**Exercise details:**
Rewrite the data below, replacing each "Waze" with "Apple Maps" and leaving everything else unchanged.

(Records to process begins)

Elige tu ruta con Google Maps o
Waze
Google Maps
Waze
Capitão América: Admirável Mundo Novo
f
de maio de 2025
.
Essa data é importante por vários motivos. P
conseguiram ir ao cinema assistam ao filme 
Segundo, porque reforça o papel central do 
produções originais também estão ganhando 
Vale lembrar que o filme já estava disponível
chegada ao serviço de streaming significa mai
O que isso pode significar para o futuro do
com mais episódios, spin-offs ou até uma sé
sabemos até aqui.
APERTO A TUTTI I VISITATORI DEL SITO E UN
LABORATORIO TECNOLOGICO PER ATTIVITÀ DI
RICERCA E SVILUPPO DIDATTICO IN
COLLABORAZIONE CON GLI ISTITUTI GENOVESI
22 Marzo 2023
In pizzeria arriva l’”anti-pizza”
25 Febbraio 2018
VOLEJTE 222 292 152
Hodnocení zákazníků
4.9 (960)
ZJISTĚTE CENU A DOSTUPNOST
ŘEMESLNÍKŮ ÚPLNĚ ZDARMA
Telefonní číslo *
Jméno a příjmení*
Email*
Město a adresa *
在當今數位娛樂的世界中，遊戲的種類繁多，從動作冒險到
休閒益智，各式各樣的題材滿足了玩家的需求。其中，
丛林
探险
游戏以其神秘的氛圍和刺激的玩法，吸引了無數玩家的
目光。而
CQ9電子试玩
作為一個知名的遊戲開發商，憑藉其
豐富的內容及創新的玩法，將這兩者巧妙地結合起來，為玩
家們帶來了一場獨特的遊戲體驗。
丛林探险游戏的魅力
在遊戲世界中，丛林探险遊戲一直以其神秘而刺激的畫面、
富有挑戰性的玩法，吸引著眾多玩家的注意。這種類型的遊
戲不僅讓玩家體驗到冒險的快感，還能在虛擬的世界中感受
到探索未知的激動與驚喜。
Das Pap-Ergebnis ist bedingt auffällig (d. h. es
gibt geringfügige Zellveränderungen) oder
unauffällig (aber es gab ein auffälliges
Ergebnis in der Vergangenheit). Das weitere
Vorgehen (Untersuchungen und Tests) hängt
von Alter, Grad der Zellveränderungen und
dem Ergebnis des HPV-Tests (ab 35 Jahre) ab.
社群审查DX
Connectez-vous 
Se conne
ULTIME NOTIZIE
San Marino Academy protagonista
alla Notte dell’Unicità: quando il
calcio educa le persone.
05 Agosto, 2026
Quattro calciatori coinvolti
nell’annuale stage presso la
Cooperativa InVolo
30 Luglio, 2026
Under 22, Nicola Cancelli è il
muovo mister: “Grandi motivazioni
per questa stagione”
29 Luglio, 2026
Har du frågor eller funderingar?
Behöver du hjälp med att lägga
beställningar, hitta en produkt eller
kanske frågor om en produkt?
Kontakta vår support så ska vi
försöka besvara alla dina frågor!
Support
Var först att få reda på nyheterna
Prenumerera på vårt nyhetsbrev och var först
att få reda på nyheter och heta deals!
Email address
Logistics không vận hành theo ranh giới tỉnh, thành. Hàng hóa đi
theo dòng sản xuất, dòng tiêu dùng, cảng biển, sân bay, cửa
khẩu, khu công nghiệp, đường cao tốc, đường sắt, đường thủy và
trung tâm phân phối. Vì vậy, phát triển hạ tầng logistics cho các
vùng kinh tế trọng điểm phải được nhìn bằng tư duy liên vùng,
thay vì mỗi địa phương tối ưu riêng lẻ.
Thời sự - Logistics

(Records to process ends)

**Output below:**
Elige tu ruta con Google Maps o
Apple Maps
Google Maps
Apple Maps
Capitão América: Admirável Mundo Novo
f
de maio de 2025
.
Essa data é importante por vários motivos. P
conseguiram ir ao cinema assistam ao filme 
Segundo, porque reforça o papel central do 
produções originais também estão ganhando 
Vale lembrar que o filme já estava disponível
chegada ao serviço de streaming significa mai
O que isso pode significar para o futuro do
com mais episódios, spin-offs ou até uma sé
sabemos até aqui.
APERTO A TUTTI I VISITATORI DEL SITO E UN
LABORATORIO TECNOLOGICO PER ATTIVITÀ DI
RICERCA E SVILUPPO DIDATTICO IN
COLLABORAZIONE CON GLI ISTITUTI GENOVESI
22 Marzo 2023
In pizzeria arriva l’”anti-pizza”
25 Febbraio 2018
VOLEJTE 222 292 152
Hodnocení zákazníků
4.9 (960)
ZJISTĚTE CENU A DOSTUPNOST
ŘEMESLNÍKŮ ÚPLNĚ ZDARMA
Telefonní číslo *
Jméno a příjmení*
Email*
Město a adresa *
在當今數位娛樂的世界中，遊戲的種類繁多，從動作冒險到
休閒益智，各式各樣的題材滿足了玩家的需求。其中，
丛林
探险
游戏以其神秘的氛圍和刺激的玩法，吸引了無數玩家的
目光。而
CQ9電子试玩
作為一個知名的遊戲開發商，憑藉其
豐富的內容及創新的玩法，將這兩者巧妙地結合起來，為玩
家們帶來了一場獨特的遊戲體驗。
丛林探险游戏的魅力
在遊戲世界中，丛林探险遊戲一直以其神秘而刺激的畫面、
富有挑戰性的玩法，吸引著眾多玩家的注意。這種類型的遊
戲不僅讓玩家體驗到冒險的快感，還能在虛擬的世界中感受
到探索未知的激動與驚喜。
Das Pap-Ergebnis ist bedingt auffällig (d. h. es
gibt geringfügige Zellveränderungen) oder
unauffällig (aber es gab ein auffälliges
Ergebnis in der Vergangenheit). Das weitere
Vorgehen (Untersuchungen und Tests) hängt
von Alter, Grad der Zellveränderungen und
dem Ergebnis des HPV-Tests (ab 35 Jahre) ab.
社群审查DX
Connectez-vous 
Se conne
ULTIME NOTIZIE
San Marino Academy protagonista
alla Notte dell’Unicità: quando il
calcio educa le persone.
05 Agosto, 2026
Quattro calciatori coinvolti
nell’annuale stage presso la
Cooperativa InVolo
30 Luglio, 2026
Under 22, Nicola Cancelli è il
muovo mister: “Grandi motivazioni
per questa stagione”
29 Luglio, 2026
Har du frågor eller funderingar?
Behöver du hjälp med att lägga
beställningar, hitta en produkt eller
kanske frågor om en produkt?
Kontakta vår support så ska vi
försöka besvara alla dina frågor!
Support
Var först att få reda på nyheterna
Prenumerera på vårt nyhetsbrev och var först
att få reda på nyheter och heta deals!
Email address
Logistics không vận hành theo ranh giới tỉnh, thành. Hàng hóa đi
theo dòng sản xuất, dòng tiêu dùng, cảng biển, sân bay, cửa
khẩu, khu công nghiệp, đường cao tốc, đường sắt, đường thủy và
trung tâm phân phối. Vì vậy, phát triển hạ tầng logistics cho các
vùng kinh tế trọng điểm phải được nhìn bằng tư duy liên vùng,
thay vì mỗi địa phương tối ưu riêng lẻ.
Thời sự - Logistics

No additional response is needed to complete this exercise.